Directions for this task: Look through the listing below for the string "radioszczecin". Say how many lines hold it, and nothing else.

Supplied records:

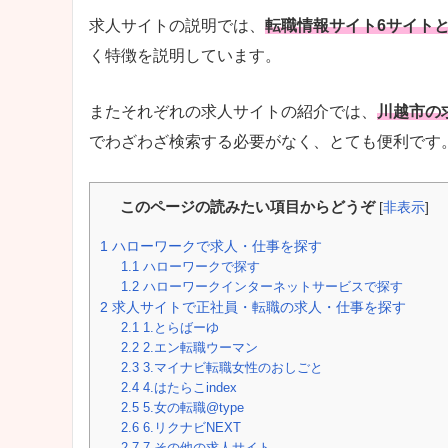
求人サイトの説明では、
転職情報サイト6サイト
く特徴を説明しています。
またそれぞれの求人サイトの紹介では、
川越市の
でわざわざ検索する必要がなく、とても便利です
このページの読みたい項目からどうぞ
[
非表示
]
1
ハローワークで求人・仕事を探す
1.1
ハローワークで探す
1.2
ハローワークインターネットサービスで探す
2
求人サイトで正社員・転職の求人・仕事を探す
2.1
1.とらばーゆ
2.2
2.エン転職ウーマン
2.3
3.マイナビ転職女性のおしごと
2.4
4.はたらこindex
2.5
5.女の転職@type
2.6
6.リクナビNEXT
2.7
7.その他の求人サイト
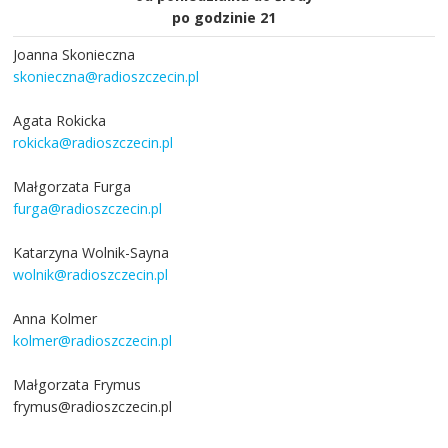
po godzinie 21
Joanna Skonieczna
skonieczna@radioszczecin.pl
Agata Rokicka
rokicka@radioszczecin.pl
Małgorzata Furga
furga@radioszczecin.pl
Katarzyna Wolnik-Sayna
wolnik@radioszczecin.pl
Anna Kolmer
kolmer@radioszczecin.pl
Małgorzata Frymus
frymus@radioszczecin.pl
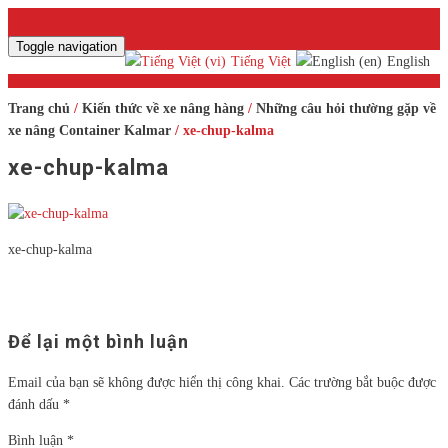
Toggle navigation
Tiếng Việt
English
Trang chủ
/
Kiến thức về xe nâng hàng
/
Những câu hỏi thường gặp về
xe nâng Container Kalmar
/ xe-chup-kalma
xe-chup-kalma
xe-chup-kalma
Để lại một bình luận
Email của bạn sẽ không được hiển thị công khai.
Các trường bắt buộc được
đánh dấu
*
Bình luận
*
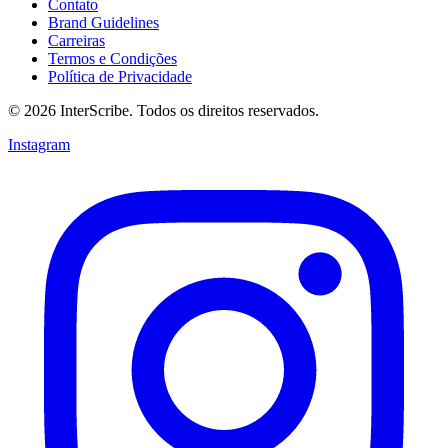
Contato
Brand Guidelines
Carreiras
Termos e Condições
Política de Privacidade
© 2026 InterScribe. Todos os direitos reservados.
Instagram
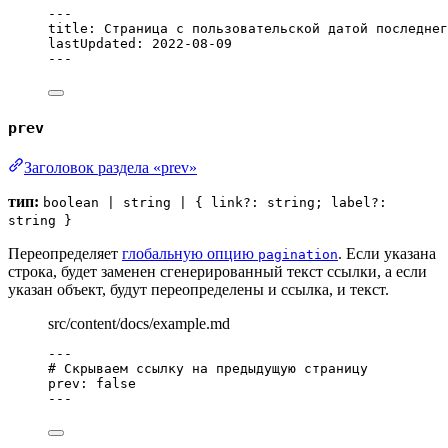
---
title
: 
Страница с пользовательской датой последнег
lastUpdated
: 
2022-08-09
---
prev
Заголовок раздела «prev»
тип:
boolean | string | { link?: string; label?:
string }
Переопределяет
глобальную опцию
. Если указана
pagination
строка, будет заменен сгенерированный текст ссылки, а если
указан объект, будут переопределены и ссылка, и текст.
src/content/docs/example.md
---
# Скрываем ссылку на предыдущую страницу
prev
: 
false
---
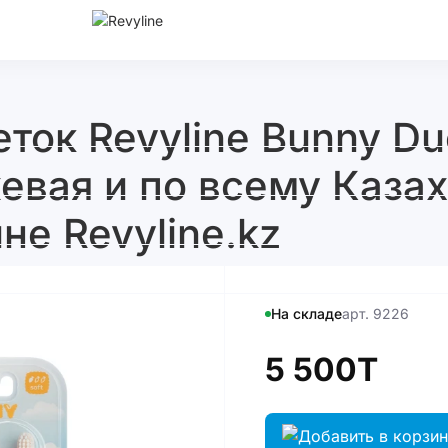
ок Revyline Bunny Duo
евая и по всему Казах
не Revyline.kz
На складе
арт. 9226
5 500T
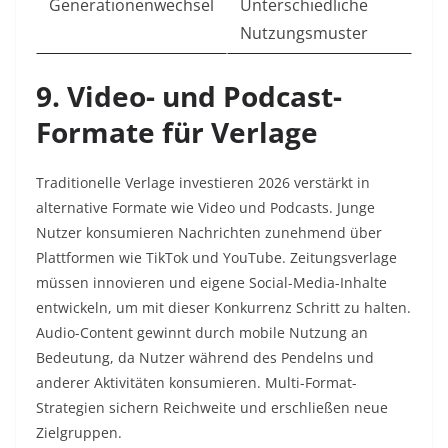
Generationenwechsel
Unterschiedliche
Nutzungsmuster ​
9. Video- und Podcast-
Formate für Verlage
Traditionelle Verlage investieren 2026 verstärkt in
alternative Formate wie Video und Podcasts. Junge
Nutzer konsumieren Nachrichten zunehmend über
Plattformen wie TikTok und YouTube. Zeitungsverlage
müssen innovieren und eigene Social-Media-Inhalte
entwickeln, um mit dieser Konkurrenz Schritt zu halten.
Audio-Content gewinnt durch mobile Nutzung an
Bedeutung, da Nutzer während des Pendelns und
anderer Aktivitäten konsumieren. Multi-Format-
Strategien sichern Reichweite und erschließen neue
Zielgruppen.​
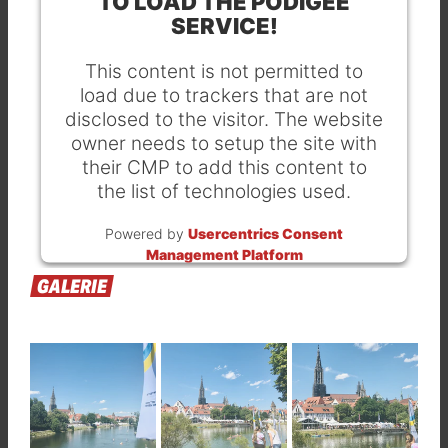
TO LOAD THE PODIGEE
SERVICE!
This content is not permitted to
load due to trackers that are not
disclosed to the visitor. The website
owner needs to setup the site with
their CMP to add this content to
the list of technologies used.
Powered by
Usercentrics Consent
Management Platform
GALERIE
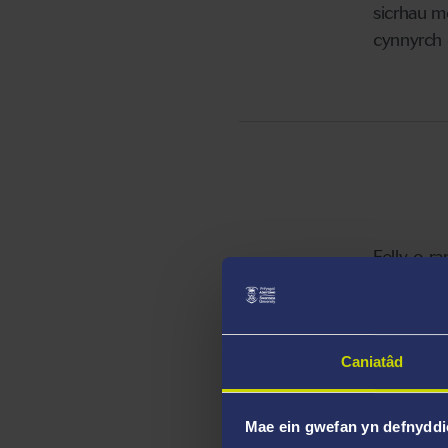
sicrhau m
cynnyrch 
Felly, o 
yn nifer o
00:01:37
gynllun p
brofi ar g
Caniatâd
Mae ein gwefan yn defnyddi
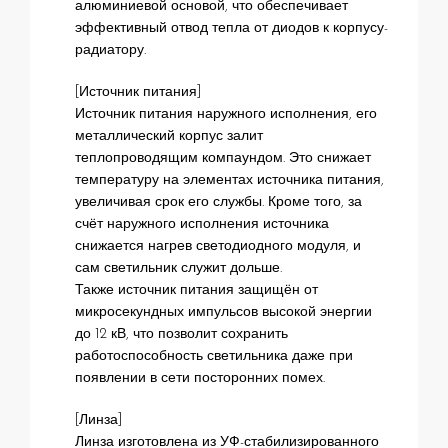
алюминиевой основой, что обеспечивает
эффективный отвод тепла от диодов к корпусу-
радиатору.
[Источник питания]
Источник питания наружного исполнения, его
металлический корпус залит
теплопроводящим компаундом. Это снижает
температуру на элементах источника питания,
увеличивая срок его службы. Кроме того, за
счёт наружного исполнения источника
снижается нагрев светодиодного модуля, и
сам светильник служит дольше.
Также источник питания защищён от
микросекундных импульсов высокой энергии
до 12 кВ, что позволит сохранить
работоспособность светильника даже при
появлении в сети посторонних помех.
[Линза]
Линза изготовлена из УФ-стабилизированного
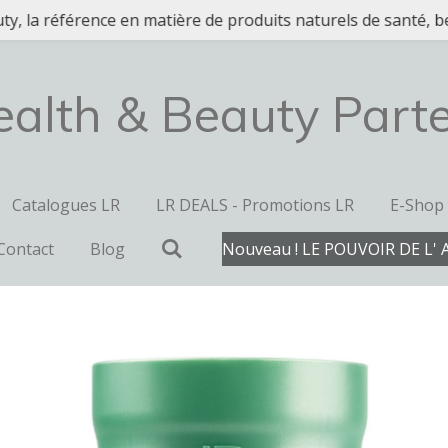
y, la référence en matière de produits naturels de santé, be
alth & Beauty Part
Catalogues LR
LR DEALS - Promotions LR
E-Shop
Contact
Blog
Nouveau ! LE POUVOIR DE L' 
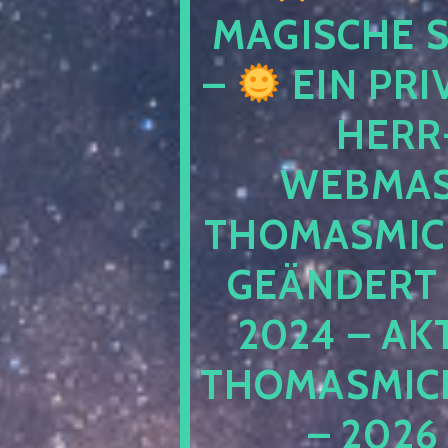
MAGISCHE
–
EIN PRI
HERR
WEBMAS
THOMASMIC
GEÄNDERT 
2024 – AK
THOMASMIC
– 2026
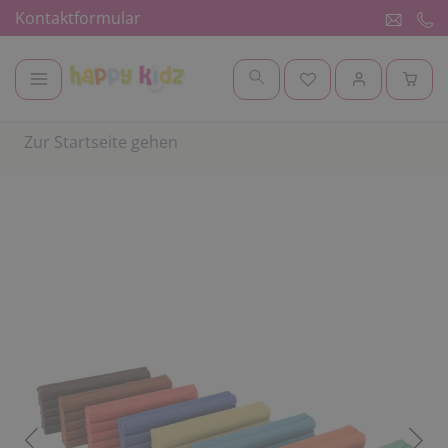
Kontaktformular
Zur Startseite gehen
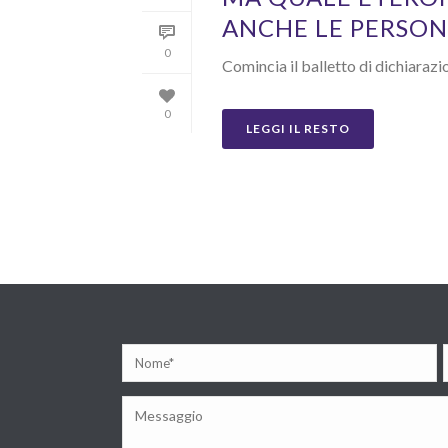
ANCHE LE PERSON
0
Comincia il balletto di dichiarazio
0
LEGGI IL RESTO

Exercise result: 6